Ms. Sheinbaum noted the readiness last week Marco RubioMr. Trump’s choice for Secretary of State, to cooperate in suppressing cartel activities.
“We take him at his word,” Ms. Sheinbaum said of Mr. Rubio.
“Trump 2.0 will be a different Trump,” said Ildefonso Guajardo, a former economy secretary who negotiated with the Trump administration in 2017 and 2018. “His team will be far less balanced in terms of trying to make him aware of the consequences of some decisions.”
And while fentanyl-related deaths are declining in the United States, the drug still claims tens of thousands of lives each year.
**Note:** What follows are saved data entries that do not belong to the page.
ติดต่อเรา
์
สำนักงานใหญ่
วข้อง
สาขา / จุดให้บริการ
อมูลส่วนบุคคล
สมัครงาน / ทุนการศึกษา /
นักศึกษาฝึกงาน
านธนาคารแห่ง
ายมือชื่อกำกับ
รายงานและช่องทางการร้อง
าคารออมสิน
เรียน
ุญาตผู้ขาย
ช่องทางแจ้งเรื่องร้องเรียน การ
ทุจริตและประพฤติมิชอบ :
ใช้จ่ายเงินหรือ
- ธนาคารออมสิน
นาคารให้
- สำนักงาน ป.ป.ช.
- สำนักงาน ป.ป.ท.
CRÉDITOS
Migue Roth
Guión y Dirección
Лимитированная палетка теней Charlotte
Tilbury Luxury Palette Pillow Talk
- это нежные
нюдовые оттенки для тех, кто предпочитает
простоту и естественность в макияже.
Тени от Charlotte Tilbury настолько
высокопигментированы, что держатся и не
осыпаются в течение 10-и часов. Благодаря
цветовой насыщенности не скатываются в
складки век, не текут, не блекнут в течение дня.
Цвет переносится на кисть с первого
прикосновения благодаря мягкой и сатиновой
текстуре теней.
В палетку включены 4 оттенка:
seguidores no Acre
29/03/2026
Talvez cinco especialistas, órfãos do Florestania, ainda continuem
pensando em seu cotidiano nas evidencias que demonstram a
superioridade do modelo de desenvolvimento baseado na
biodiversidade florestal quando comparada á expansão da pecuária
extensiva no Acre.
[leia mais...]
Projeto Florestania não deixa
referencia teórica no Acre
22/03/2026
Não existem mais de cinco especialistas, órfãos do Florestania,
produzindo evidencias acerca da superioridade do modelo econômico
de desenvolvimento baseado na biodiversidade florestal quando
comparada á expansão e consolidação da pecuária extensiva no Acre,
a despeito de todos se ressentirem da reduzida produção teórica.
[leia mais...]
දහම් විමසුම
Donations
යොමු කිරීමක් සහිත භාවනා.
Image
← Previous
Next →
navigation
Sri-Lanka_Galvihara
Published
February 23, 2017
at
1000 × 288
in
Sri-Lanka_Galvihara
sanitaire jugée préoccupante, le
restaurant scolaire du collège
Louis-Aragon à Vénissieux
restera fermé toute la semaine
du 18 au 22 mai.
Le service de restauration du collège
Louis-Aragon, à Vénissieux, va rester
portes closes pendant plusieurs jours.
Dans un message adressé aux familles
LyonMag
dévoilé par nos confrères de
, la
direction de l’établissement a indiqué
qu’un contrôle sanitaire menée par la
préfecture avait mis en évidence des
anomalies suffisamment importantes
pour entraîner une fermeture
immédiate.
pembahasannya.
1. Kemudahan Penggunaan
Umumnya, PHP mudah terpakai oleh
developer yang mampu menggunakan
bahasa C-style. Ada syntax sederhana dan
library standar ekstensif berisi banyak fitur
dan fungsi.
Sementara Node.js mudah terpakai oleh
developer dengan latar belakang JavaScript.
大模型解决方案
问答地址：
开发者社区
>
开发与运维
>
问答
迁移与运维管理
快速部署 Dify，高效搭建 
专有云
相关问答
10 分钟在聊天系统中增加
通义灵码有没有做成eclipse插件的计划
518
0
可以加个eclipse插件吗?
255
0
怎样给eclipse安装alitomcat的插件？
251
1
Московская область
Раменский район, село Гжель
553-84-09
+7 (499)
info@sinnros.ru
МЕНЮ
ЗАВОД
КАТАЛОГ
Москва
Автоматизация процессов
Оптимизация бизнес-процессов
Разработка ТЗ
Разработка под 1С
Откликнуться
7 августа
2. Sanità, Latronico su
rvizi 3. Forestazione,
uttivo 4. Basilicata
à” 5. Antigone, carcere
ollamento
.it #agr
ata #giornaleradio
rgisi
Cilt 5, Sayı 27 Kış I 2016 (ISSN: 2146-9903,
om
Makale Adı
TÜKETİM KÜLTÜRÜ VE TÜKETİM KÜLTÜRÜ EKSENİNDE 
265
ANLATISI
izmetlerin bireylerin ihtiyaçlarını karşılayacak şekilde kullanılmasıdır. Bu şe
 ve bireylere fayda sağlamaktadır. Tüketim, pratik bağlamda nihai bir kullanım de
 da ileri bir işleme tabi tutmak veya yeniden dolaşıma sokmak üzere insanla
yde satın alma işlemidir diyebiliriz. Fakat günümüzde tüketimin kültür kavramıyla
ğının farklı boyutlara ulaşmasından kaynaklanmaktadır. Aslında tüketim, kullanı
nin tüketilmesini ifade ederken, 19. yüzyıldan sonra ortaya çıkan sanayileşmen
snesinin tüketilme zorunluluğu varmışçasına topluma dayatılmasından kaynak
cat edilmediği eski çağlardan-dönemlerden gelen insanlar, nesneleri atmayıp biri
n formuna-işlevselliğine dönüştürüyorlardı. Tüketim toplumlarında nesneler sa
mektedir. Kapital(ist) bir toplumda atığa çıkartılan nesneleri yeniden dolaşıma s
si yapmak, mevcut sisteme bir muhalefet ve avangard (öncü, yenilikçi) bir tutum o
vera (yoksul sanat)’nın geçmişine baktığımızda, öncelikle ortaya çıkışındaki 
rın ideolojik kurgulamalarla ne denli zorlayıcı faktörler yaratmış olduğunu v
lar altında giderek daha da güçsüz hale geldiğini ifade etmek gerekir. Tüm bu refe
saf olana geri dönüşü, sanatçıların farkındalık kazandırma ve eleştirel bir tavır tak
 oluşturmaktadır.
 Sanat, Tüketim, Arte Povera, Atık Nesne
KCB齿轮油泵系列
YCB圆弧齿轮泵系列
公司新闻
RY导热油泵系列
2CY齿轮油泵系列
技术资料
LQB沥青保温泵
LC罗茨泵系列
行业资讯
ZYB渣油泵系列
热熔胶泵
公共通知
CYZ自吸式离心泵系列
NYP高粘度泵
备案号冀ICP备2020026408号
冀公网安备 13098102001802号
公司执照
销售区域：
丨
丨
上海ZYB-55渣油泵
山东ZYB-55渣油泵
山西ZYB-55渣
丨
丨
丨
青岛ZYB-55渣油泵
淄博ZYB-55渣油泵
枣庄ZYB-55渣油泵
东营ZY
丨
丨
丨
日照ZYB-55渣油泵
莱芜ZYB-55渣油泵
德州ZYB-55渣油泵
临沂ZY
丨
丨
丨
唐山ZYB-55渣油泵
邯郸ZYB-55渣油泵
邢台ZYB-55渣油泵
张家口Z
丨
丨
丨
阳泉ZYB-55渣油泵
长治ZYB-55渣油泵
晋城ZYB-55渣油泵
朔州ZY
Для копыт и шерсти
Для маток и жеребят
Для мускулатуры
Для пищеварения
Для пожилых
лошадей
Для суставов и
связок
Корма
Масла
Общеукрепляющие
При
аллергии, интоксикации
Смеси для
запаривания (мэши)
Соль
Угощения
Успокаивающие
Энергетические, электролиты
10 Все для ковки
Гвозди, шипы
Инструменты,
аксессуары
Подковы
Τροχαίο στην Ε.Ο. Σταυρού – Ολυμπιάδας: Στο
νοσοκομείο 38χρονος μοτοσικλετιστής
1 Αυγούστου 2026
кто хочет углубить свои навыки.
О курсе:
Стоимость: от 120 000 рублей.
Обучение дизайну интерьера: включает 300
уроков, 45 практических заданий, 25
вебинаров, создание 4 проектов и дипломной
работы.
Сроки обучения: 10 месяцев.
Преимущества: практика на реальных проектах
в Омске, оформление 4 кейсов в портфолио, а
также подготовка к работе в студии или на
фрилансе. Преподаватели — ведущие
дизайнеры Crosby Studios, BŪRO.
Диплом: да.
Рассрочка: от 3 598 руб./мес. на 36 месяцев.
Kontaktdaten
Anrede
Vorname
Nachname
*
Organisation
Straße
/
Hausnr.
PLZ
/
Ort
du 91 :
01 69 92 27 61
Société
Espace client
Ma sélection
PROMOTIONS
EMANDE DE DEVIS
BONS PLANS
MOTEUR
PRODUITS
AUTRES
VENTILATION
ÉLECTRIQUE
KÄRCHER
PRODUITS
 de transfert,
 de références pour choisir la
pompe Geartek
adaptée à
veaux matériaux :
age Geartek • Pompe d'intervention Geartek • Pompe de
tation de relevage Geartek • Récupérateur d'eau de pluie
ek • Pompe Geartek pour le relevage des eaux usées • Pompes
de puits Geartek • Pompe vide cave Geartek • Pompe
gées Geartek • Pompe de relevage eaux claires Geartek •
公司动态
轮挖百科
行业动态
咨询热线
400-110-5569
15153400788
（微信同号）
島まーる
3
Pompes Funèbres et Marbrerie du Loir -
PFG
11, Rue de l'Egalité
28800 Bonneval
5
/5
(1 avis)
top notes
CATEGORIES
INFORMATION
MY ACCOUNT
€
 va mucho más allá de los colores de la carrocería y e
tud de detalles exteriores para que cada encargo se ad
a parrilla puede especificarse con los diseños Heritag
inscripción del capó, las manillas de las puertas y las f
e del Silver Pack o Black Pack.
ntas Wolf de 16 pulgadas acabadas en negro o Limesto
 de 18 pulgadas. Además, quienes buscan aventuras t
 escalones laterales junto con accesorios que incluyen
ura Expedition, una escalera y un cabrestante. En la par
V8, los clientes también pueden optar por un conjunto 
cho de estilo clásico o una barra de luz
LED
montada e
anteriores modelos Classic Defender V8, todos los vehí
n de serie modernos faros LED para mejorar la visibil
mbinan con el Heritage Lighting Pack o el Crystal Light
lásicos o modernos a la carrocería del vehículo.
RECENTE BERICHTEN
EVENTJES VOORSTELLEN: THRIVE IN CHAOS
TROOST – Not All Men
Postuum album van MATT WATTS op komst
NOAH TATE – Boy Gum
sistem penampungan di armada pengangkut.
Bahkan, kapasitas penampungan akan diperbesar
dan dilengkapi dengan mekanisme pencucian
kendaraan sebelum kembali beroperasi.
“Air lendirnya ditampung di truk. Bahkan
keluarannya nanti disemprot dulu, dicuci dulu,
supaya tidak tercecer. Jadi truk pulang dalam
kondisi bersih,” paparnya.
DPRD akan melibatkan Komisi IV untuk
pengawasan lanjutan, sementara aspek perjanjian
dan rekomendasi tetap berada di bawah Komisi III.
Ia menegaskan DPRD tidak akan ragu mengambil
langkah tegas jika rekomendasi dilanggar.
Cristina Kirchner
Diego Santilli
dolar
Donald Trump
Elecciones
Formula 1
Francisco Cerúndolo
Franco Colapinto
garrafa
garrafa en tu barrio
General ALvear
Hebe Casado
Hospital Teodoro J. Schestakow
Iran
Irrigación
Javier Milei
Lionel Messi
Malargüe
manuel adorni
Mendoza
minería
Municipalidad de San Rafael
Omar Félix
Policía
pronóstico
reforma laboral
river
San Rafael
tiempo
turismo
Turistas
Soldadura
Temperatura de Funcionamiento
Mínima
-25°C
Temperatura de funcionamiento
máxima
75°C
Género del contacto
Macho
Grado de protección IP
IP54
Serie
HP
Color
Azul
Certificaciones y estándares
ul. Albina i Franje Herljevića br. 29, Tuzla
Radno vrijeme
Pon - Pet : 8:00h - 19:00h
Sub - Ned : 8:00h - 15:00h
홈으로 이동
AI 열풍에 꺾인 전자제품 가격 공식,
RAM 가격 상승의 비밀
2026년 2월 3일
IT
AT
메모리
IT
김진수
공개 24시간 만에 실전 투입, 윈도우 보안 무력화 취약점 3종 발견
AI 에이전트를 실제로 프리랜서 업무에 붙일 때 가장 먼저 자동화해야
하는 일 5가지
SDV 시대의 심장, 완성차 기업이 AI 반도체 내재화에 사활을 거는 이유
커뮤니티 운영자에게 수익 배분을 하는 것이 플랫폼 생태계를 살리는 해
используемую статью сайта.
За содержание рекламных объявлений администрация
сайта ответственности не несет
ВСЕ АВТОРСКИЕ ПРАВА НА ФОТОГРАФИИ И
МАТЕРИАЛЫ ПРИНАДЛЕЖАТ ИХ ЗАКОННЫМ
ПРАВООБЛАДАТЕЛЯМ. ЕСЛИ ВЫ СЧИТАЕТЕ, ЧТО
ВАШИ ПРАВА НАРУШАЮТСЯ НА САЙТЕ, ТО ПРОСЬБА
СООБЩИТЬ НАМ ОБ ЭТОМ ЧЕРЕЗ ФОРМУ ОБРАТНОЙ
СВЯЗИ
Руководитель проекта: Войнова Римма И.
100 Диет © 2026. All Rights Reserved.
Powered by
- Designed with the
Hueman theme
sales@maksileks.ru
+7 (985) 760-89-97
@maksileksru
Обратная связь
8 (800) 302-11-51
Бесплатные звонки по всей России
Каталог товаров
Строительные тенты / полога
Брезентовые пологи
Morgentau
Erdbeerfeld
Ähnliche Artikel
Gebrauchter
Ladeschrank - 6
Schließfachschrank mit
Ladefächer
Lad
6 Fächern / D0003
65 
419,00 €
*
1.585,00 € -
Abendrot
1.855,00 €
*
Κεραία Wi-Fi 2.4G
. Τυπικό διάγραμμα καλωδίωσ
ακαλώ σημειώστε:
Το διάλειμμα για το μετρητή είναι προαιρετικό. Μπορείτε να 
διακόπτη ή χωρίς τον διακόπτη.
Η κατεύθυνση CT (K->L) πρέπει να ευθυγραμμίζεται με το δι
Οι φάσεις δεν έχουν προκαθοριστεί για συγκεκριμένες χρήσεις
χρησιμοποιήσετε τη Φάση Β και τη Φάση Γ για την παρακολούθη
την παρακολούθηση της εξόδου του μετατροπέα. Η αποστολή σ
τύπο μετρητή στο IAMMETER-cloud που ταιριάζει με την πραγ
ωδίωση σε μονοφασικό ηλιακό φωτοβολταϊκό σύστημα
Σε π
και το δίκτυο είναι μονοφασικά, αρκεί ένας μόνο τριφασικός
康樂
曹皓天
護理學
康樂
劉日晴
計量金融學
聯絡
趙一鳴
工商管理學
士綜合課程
The explosion of violence in Sinaloa underscores how the groups responsible for the fentanyl trade remain active and well-armed.
Such is the economic profile of China in Mexico.
Recent a flood of imported Chinese cars in Mexico has increased tensions over China’s penetration of key industries in North America.
Mexico, which runs a $105 billion trade deficit with China, has moved quickly in recent weeks to ease concerns that China could use its foothold in Mexico as a way to gain greater access to US markets.
Mexico has imposed tariffs that are considered targeting Chinese online retailers such as Temu and Shein then unveiled new industrial policies last week aimed at reducing imports from China while strengthening supply chains in the United States.
With such measures, the Mexican government seeks to assert its claim that the United States needs Mexico to counter the greater economic threat of China. But will that be enough for Mr. Trump?
If not, and if ties with Washington deteriorate significantly, Mexico still has a sort of “nuclear option” that involves strengthening its economic ties with China, according to Scott Morgenstern, professor of political science at the University of Pittsburgh.
“Mexico could turn to Washington’s biggest economic rival at a time when Beijing seeks to exert greater influence in Latin America,” said Mr. Morgenstern.